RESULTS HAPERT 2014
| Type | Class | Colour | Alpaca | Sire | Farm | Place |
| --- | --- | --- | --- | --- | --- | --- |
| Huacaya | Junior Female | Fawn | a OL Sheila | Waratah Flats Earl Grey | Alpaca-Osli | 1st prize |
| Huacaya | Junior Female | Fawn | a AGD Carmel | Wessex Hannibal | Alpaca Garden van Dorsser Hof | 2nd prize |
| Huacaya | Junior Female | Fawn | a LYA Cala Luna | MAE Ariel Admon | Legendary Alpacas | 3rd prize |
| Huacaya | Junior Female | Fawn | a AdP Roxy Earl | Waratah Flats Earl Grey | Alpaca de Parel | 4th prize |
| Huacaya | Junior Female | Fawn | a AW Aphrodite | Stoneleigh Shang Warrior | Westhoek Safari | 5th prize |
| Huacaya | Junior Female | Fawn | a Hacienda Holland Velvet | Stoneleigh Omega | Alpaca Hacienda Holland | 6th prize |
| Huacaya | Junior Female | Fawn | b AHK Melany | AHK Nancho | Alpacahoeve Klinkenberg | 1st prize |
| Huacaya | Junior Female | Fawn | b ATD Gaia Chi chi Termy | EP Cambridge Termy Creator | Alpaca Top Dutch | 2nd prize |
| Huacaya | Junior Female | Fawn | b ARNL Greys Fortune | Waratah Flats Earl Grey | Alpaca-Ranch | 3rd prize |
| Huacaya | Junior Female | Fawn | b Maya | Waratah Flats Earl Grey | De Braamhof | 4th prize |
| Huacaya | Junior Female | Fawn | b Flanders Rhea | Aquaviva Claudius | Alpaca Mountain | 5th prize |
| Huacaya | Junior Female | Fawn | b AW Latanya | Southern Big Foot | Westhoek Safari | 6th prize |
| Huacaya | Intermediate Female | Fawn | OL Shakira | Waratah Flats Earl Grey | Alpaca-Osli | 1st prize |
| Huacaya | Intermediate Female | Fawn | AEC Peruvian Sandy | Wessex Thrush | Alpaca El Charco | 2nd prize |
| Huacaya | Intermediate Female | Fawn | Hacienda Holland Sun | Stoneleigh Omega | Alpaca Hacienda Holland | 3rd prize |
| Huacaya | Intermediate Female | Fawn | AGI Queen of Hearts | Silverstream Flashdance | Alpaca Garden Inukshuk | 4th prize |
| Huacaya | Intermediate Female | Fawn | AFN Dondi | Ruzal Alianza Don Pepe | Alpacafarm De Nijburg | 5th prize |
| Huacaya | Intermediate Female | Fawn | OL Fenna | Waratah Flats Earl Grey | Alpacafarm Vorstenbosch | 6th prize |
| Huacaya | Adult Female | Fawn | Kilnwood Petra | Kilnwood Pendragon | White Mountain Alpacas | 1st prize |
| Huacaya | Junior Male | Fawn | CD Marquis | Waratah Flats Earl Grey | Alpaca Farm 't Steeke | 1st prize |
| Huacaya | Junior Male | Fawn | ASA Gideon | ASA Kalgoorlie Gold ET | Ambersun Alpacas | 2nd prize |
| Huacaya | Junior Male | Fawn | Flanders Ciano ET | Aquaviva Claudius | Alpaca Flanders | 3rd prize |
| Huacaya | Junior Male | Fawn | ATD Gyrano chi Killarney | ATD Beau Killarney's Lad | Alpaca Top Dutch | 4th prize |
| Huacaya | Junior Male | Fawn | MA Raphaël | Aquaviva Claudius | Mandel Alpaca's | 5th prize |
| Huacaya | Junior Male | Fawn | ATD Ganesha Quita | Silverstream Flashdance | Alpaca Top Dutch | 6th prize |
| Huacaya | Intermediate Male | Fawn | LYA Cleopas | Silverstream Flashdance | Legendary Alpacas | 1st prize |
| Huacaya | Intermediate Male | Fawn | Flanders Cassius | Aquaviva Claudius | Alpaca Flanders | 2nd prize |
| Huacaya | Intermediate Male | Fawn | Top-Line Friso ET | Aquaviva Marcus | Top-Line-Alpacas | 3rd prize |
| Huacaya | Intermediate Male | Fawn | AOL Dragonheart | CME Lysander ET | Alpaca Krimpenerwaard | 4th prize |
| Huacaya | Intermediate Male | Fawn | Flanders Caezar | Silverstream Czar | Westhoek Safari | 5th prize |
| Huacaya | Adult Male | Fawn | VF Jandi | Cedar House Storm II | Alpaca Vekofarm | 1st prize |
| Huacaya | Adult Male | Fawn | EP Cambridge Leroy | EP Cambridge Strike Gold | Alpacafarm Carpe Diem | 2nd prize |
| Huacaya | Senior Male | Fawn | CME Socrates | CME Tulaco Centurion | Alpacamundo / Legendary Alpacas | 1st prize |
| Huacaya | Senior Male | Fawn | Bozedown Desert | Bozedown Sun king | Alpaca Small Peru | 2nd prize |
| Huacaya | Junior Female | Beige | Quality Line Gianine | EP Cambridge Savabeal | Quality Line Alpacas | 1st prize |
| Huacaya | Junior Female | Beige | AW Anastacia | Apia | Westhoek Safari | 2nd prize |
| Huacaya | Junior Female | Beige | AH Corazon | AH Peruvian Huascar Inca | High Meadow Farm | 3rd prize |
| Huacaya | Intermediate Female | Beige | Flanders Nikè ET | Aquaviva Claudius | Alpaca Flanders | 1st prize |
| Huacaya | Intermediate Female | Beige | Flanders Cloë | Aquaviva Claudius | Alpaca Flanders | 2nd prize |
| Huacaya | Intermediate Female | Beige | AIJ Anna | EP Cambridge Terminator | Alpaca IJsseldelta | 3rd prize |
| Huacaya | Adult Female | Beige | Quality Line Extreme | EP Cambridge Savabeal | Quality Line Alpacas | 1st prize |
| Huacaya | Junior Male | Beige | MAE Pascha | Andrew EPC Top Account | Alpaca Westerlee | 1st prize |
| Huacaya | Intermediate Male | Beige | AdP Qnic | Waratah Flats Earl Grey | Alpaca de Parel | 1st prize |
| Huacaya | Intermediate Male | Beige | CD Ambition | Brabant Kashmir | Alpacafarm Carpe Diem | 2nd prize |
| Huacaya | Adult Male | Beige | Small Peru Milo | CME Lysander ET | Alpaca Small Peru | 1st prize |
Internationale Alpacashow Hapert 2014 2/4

──────────────────────────────

- [WHAT IS BEING ASKED]
Where a line in the listing holds the string "Small", include it in the count, then report the total alone.

- [YOUR SOLUTION]
2